Jamaica Special Economic Zone Authority Reporting Heightening Investor Interest

Photo: Michael Sloley Chief Executive Officer, Jamaica Special Economic Zone Authority, Dr. Eric Deans (right), in discussion with Director of Investor Relations and Communications, Kelli-Dawn Hamilton.

Story Highlights

  • The Jamaica Special Economic Zone Authority (JSEZA) is reporting heightening investor/stakeholder interest in operating in the country’s Special Economic Zones (SEZs), which are key components of the Government’s Logistics Hub Initiative (LHI).
  • Chief Executive Officer (CEO) of the JSEZA, which is spearheading the Initiative’s development, Dr. Eric Deans, tells JIS News that the Authority has 31 SEZ applications for established activities such as business process outsourcing, manufacturing and logistics, pointing out that a significant number of the applicants are micro, small and medium-sized enterprises (MSMEs).
  • “We are also seeing interest from a wide cross section of industries in new and emerging industries, particularly in the logistics and maritime sectors, which are deemed attractive to operate in Jamaica,” Dr. Dean notes.

The Jamaica Special Economic Zone Authority (JSEZA) is reporting heightening investor/stakeholder interest in operating in the country’s Special Economic Zones (SEZs), which are key components of the Government’s Logistics Hub Initiative (LHI).

Chief Executive Officer (CEO) of the JSEZA, which is spearheading the Initiative’s development, Dr. Eric Deans, tells JIS News that the Authority has 31 SEZ applications for established activities such as business process outsourcing, manufacturing and logistics, pointing out that a significant number of the applicants are micro, small and medium-sized enterprises (MSMEs).

“We are also seeing interest from a wide cross section of industries in new and emerging industries, particularly in the logistics and maritime sectors, which are deemed attractive to operate in Jamaica,” Dr. Dean notes.

Dr. Deans points out that a JSEZA market analysis identifies pharmaceuticals; higher-end agro-processing; electronics; medical device; auto parts; and motor vehicle assembly among the diverse set of additional activities for consideration.

Noting that there is local and foreign interest in pursuing activities in these new industries, he attributes this to new incentives being offered under the SEZ Act that “investors are taking advantage of”, coupled with Jamaica’s strategic location in the Caribbean.

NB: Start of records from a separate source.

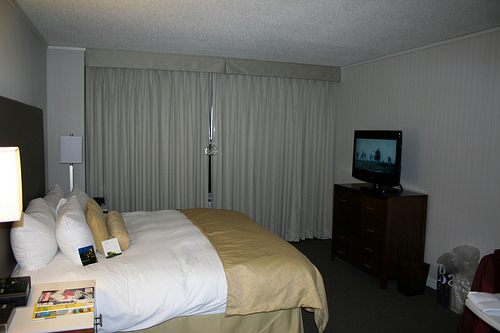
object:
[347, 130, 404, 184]
tv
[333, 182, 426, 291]
chest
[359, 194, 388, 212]
drawers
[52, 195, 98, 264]
pillows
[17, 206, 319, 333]
bed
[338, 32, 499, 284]
wall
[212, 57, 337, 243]
curtains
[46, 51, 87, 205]
wall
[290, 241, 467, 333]
floor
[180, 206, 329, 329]
cover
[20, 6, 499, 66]
ceiling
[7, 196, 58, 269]
pillow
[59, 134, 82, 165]
lamp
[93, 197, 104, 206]
table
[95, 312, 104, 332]
handle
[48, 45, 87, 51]
edge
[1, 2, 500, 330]
bedroom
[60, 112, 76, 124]
shade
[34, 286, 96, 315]
magazines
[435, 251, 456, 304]
bag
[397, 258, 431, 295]
trashcan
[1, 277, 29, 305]
clock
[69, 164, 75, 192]
column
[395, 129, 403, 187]
edge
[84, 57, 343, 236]
window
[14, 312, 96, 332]
surface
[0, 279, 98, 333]
cupboard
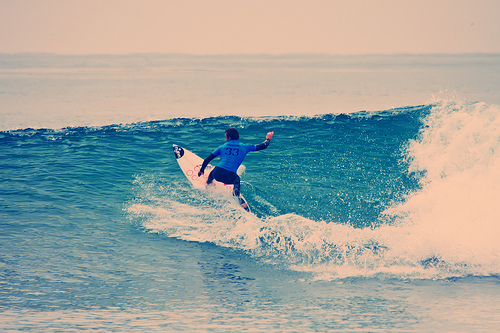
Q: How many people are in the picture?
A: One.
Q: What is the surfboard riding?
A: A wave.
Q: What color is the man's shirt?
A: Blue.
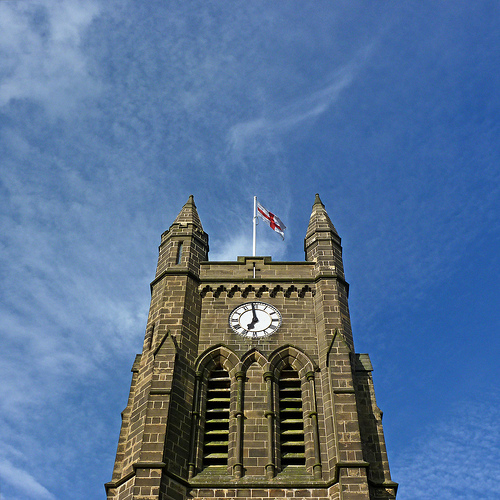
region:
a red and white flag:
[242, 170, 289, 260]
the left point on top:
[305, 178, 347, 215]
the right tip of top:
[145, 183, 227, 223]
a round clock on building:
[227, 300, 291, 340]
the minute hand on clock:
[249, 303, 256, 323]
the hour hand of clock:
[245, 311, 256, 334]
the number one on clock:
[261, 302, 269, 316]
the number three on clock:
[270, 313, 282, 323]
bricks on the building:
[138, 409, 168, 444]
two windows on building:
[193, 344, 329, 479]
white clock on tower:
[110, 282, 367, 496]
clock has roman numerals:
[217, 290, 294, 357]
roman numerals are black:
[221, 296, 293, 353]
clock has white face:
[222, 296, 288, 351]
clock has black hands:
[215, 272, 287, 348]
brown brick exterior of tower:
[247, 289, 337, 368]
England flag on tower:
[242, 187, 282, 253]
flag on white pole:
[240, 207, 270, 262]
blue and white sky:
[18, 41, 86, 194]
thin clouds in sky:
[39, 67, 153, 309]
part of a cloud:
[263, 48, 308, 130]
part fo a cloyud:
[46, 371, 61, 411]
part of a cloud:
[22, 338, 61, 398]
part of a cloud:
[384, 335, 428, 407]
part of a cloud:
[45, 316, 80, 399]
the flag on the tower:
[242, 189, 289, 252]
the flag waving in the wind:
[254, 202, 286, 241]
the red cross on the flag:
[257, 204, 284, 235]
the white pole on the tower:
[250, 192, 261, 266]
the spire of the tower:
[169, 188, 208, 229]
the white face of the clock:
[230, 295, 285, 338]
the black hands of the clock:
[240, 297, 260, 334]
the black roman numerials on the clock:
[230, 300, 276, 335]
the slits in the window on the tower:
[273, 369, 309, 473]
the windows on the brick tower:
[197, 344, 314, 481]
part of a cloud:
[435, 450, 459, 481]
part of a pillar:
[263, 423, 276, 481]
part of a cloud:
[379, 296, 400, 347]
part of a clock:
[241, 310, 262, 343]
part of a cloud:
[38, 376, 79, 430]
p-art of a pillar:
[301, 413, 323, 464]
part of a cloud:
[50, 370, 67, 401]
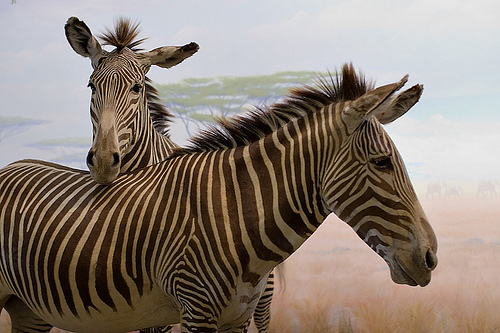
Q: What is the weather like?
A: It is clear.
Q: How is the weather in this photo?
A: It is clear.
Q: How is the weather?
A: It is clear.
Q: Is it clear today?
A: Yes, it is clear.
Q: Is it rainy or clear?
A: It is clear.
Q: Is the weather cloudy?
A: No, it is clear.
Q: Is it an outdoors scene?
A: Yes, it is outdoors.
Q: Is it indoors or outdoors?
A: It is outdoors.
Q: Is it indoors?
A: No, it is outdoors.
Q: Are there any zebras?
A: Yes, there are zebras.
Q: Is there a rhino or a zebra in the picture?
A: Yes, there are zebras.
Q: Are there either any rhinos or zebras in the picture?
A: Yes, there are zebras.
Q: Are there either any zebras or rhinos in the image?
A: Yes, there are zebras.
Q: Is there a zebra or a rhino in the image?
A: Yes, there are zebras.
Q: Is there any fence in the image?
A: No, there are no fences.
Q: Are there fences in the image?
A: No, there are no fences.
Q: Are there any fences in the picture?
A: No, there are no fences.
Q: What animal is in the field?
A: The zebras are in the field.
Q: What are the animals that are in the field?
A: The animals are zebras.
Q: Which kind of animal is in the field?
A: The animals are zebras.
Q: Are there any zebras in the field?
A: Yes, there are zebras in the field.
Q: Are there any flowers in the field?
A: No, there are zebras in the field.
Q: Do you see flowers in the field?
A: No, there are zebras in the field.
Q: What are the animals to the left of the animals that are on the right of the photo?
A: The animals are zebras.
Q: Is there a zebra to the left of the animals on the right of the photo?
A: Yes, there are zebras to the left of the animals.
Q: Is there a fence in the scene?
A: No, there are no fences.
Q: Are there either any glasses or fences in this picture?
A: No, there are no fences or glasses.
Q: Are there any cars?
A: No, there are no cars.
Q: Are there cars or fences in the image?
A: No, there are no cars or fences.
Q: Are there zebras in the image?
A: Yes, there is a zebra.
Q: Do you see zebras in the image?
A: Yes, there is a zebra.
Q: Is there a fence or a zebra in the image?
A: Yes, there is a zebra.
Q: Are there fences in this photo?
A: No, there are no fences.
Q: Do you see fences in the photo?
A: No, there are no fences.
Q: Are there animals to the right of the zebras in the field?
A: Yes, there are animals to the right of the zebras.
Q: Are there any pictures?
A: No, there are no pictures.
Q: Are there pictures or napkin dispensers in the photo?
A: No, there are no pictures or napkin dispensers.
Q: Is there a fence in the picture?
A: No, there are no fences.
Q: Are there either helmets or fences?
A: No, there are no fences or helmets.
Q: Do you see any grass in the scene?
A: Yes, there is grass.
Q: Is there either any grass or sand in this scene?
A: Yes, there is grass.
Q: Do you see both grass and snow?
A: No, there is grass but no snow.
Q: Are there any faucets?
A: No, there are no faucets.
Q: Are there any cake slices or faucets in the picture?
A: No, there are no faucets or cake slices.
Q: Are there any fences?
A: No, there are no fences.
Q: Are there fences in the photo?
A: No, there are no fences.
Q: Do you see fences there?
A: No, there are no fences.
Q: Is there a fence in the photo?
A: No, there are no fences.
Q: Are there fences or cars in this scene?
A: No, there are no fences or cars.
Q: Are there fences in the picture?
A: No, there are no fences.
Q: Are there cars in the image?
A: No, there are no cars.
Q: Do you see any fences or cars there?
A: No, there are no cars or fences.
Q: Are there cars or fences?
A: No, there are no cars or fences.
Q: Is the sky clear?
A: Yes, the sky is clear.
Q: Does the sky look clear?
A: Yes, the sky is clear.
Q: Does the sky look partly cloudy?
A: No, the sky is clear.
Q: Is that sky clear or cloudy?
A: The sky is clear.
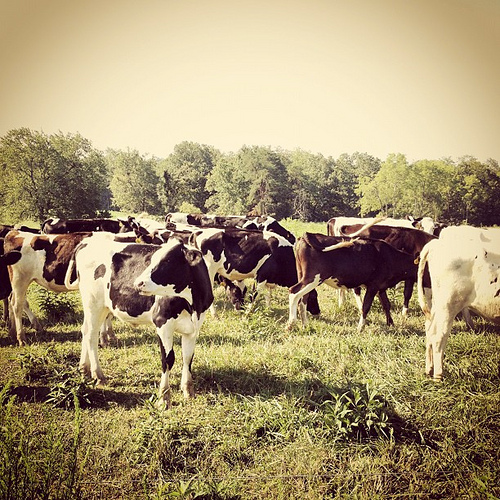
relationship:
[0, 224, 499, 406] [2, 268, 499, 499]
cows in field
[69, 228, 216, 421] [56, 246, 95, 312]
cow has tail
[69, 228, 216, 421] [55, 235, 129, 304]
cow has rear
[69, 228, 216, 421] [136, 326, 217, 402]
cow has leg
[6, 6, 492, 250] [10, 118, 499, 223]
background has trees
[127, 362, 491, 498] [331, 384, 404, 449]
grass has weeds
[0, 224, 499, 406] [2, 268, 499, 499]
cows in pasture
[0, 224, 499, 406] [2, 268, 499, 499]
cows on pasture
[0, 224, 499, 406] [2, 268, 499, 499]
cows on field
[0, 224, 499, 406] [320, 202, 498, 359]
cows in group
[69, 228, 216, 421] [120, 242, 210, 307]
cow has head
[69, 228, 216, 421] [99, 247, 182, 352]
cow has body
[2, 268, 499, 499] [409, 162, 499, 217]
field has shrubs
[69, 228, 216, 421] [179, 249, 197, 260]
cow has tag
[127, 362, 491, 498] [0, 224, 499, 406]
grass in front of cows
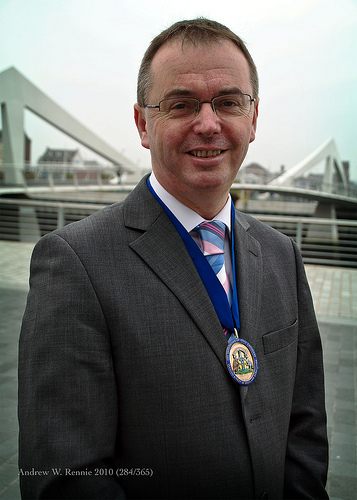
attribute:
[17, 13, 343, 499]
man — smiling, middle-aged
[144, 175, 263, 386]
medal — blue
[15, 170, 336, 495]
suit — nice, gray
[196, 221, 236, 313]
tie — colorful, pink, white, blue, striped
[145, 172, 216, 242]
shirt — white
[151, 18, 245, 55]
hair — short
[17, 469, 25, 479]
letter a — white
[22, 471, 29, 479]
letter n — white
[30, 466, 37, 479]
letter d — white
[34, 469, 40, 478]
letter r — white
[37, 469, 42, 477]
letter e — white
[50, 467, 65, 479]
letter w — white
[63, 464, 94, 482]
word — white, rennie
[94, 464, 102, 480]
number 2 — white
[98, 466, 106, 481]
number 0 — white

The JSEZA’s Director of Investor Relations and Communications, Kelli-Dawn Hamilton, tells JIS News that the SEZ incentive regime includes an attractive corporate income tax rate of 12.5 per cent, which she says can be further reduced to 7.75 per cent with the application of various promotional tax credits, compared to 25 per cent in the regular domestic economy.

Additionally, she says SEZ companies are able to import items at the duty-free rate.

Mrs. Hamilton also emphasises the importance of the Authority’s inclusion of the general economy in the engagements embarked on.

“So through the regime, we have created an incentive framework that allows persons who purchase goods and services in the domestic economy to pay zero per cent general consumption tax, which is a huge win for the investor and for the local economy because it now means that it is more attractive to purchase goods locally,” she states.

The Director also points out that the Authority is keen on creating linkages with domestic suppliers. As such, she says they have been advancing work to create a policy that facilitates a linkage programme, “which sees us connecting local suppliers with investors”.

She further tells JIS News that the Authority is developing an MSME Policy, pointing out that the Special Economic Zone Act stipulates the development of such an instrument.

“We recognise that our MSMEs are central to moving our economy… and so we must carve out a special regime for these players… and it is something that we are actively working on with a number of stakeholders,” Mrs. Hamilton says.

She emphasises that the Authority is implementing a regime that is adaptable and responsive to the market, “while maintaining our role as regulators of the free zone/SEZ space”.

“Our processes continue to be consultative (because) we believe that we must be listening to our clients. But we take our role as regulators very seriously, because there are certain rules that entities must adhere to. We see our SEZ brands as being flag-bearers for the country and for business in Jamaica, and we, therefore, expect that they must be operating at a certain level,” Mrs. Hamilton states.

In emphasising the importance of protecting brand Jamaica, if the country’s development is to be further advanced, she says the Authority “will continue to push that and work with our stakeholders to ensure that the regime achieves its intended purpose”.